Dias depois, Jorge Bola Sete me telefonou:
– Rapaz… O gringo, do 8º andar, alugou um container que virá cheio lá dos Estados Unidos. São móveis de tudo que é tipo, além do enxoval da neta, que nasce já.
– É mesmo?
– Vai sobrar espaço no container e vou pedir um equipamento para ginástica, uma esteira ergométrica ou coisa assim. Quer aproveitar? Ele ofereceu...
Ainda quis convencer minha mulher a adaptarmos um dos três quartos de nosso esconderijo para servir de sala de vídeo, leitura e ginástica, mas desconfiei de que ela me daria um “não” daqueles definitivos, sob o argumento de que quer manter pelo menos dois quartos disponíveis para filhos e netos.
– Muito obrigado… Não tenho onde colocar – declinei.
– Tudo bem. Se mudar de ideia, me avise.
Não deram três semanas e Jorge Bola Sete me procurou de novo. A esteira chegara. Descreveu-a com a crueldade de certos amigos nessas ocasiões: alta tecnologia, silenciosa, baixo consumo de energia, monitoramento de pressão arterial e batimentos cardíacos, relatórios de performance aeróbica, essas coisas.
– Passa lá em casa amanhã, bem cedinho. Eu e Ana vamos estrear.
De olho, inclusive, na tapioca e no cuscuz de minha vizinha, topei e fui lá. Os dois, com fones de ouvido e roupas coladas ao corpo feito embalagens a vácuo, estavam entusiasmados e ansiosos com o novo brinquedo. Ele então liga a TV e o home theater, ativa o bluetooth e coloca a máquina pra funcionar. Parecia um porta-aviões zarpando.
Ana aguardava a sua vez, fazendo alongamento e, imagino, numa confabulação telepática com o maridão. Luzes piscavam no painel, números surgiam, ouviam-se uns apitinhos esquisitos, tudo muito colorido, sonoro, quase uma nave de filmes de ficção científica.
Quarenta e cinco minutos depois, Jorge Bola Sete desembarca encharcado, toalha no pescoço e toma um copo d’água de um gole só. Ana limpa o excesso de batom com o dedo mindinho, escala o deck, agarra-se à barra e começa tudo de novo.
Eu via aquilo e tinha a sensação de que, a qualquer momento, o troço sairia deslizando pela sala como um patinete gigante, chegaria à varanda, alçaria voo e pousaria intacto nas imediações da feira de artesanato da Pajuçara. No final, eu estava mortinho de cansaço e de fome só de assistir.
Em menos de um mês, encontro o casal na garagem do prédio. Examino-o de cima a baixo à procura de uma possível redução de peso. Não percebo qualquer mudança significativa e, curioso, brinco:
– E aí, como vai a ginástica com a “gringa”?

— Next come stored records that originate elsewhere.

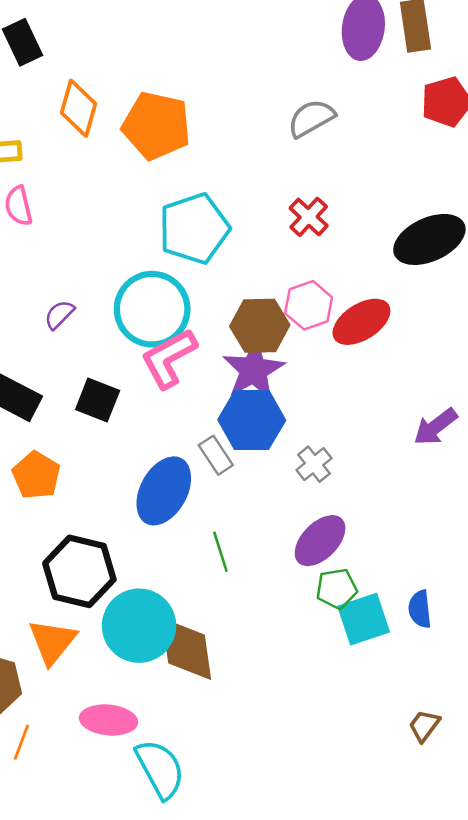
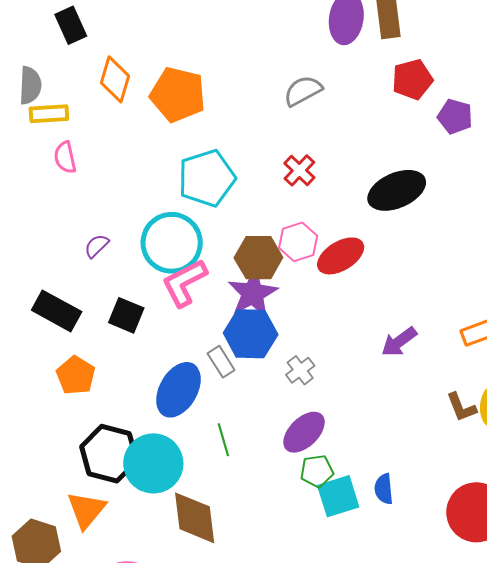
cyan circle: (139, 626) -> (153, 463), moved

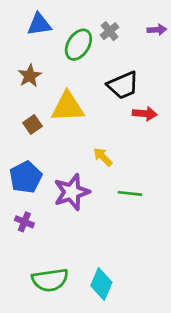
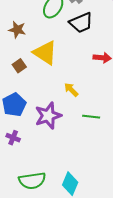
brown star: (30, 76) -> (17, 30), turned -30
black trapezoid: (123, 85) -> (81, 23), moved
yellow triangle: (68, 107) -> (45, 53), turned 36

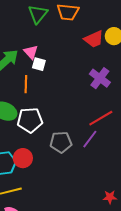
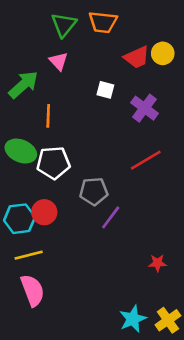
pink triangle: (31, 52) -> (59, 61), moved
white square: (39, 64) -> (105, 90), moved
purple line: (90, 139) -> (111, 217), moved

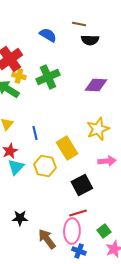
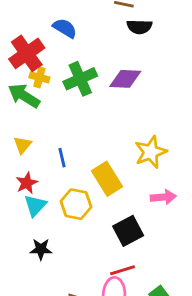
blue semicircle: (48, 35) -> (65, 28), moved
purple diamond: (96, 85) -> (125, 79), moved
black star: (20, 218) -> (41, 249), moved

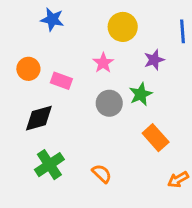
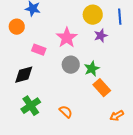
yellow circle: (123, 27) -> (93, 15), moved
pink star: (103, 63) -> (67, 38), size x1.5
orange circle: (28, 69) -> (17, 27), moved
green star: (141, 94) -> (92, 69), moved

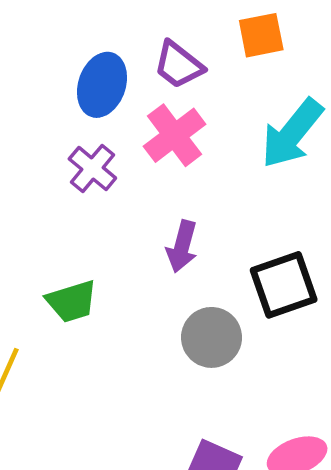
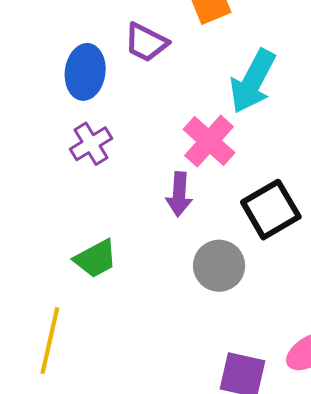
pink cross: (175, 135) -> (209, 141), moved
purple cross: (92, 169) -> (91, 144), turned 30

– Nem me fale! – antecipa-se Ana – Acabamos de doar a esteira ao cara do 5º andar, aquele bancário metido a cronista. Estava virando cabide de roupa suja.
– Como assim? Doar um equipamento poderoso daqueles?

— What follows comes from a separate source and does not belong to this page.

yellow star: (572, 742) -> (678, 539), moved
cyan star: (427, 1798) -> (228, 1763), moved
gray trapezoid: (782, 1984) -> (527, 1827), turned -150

Nisso, toca o celular de Ana, que dá uma olhada na tela e alerta:
– É ele!
– Não atenda, não atenda! – diz o marido – O cara me ligou ontem umas cinco vezes...
Em seguida, toca o celular de Jorge Bola Sete. Era ele, de novo. Segunda ligação do dia e não eram nem oito da manhã. E meu amigo me implora, quase de joelhos:
– Atende aí, por favor. Diz que esqueci meu celular no seu apartamento, anteontem.
– O que houve, vocês brigaram?
– Nada... Mas, vai que ele resolve devolver aquele trambolho!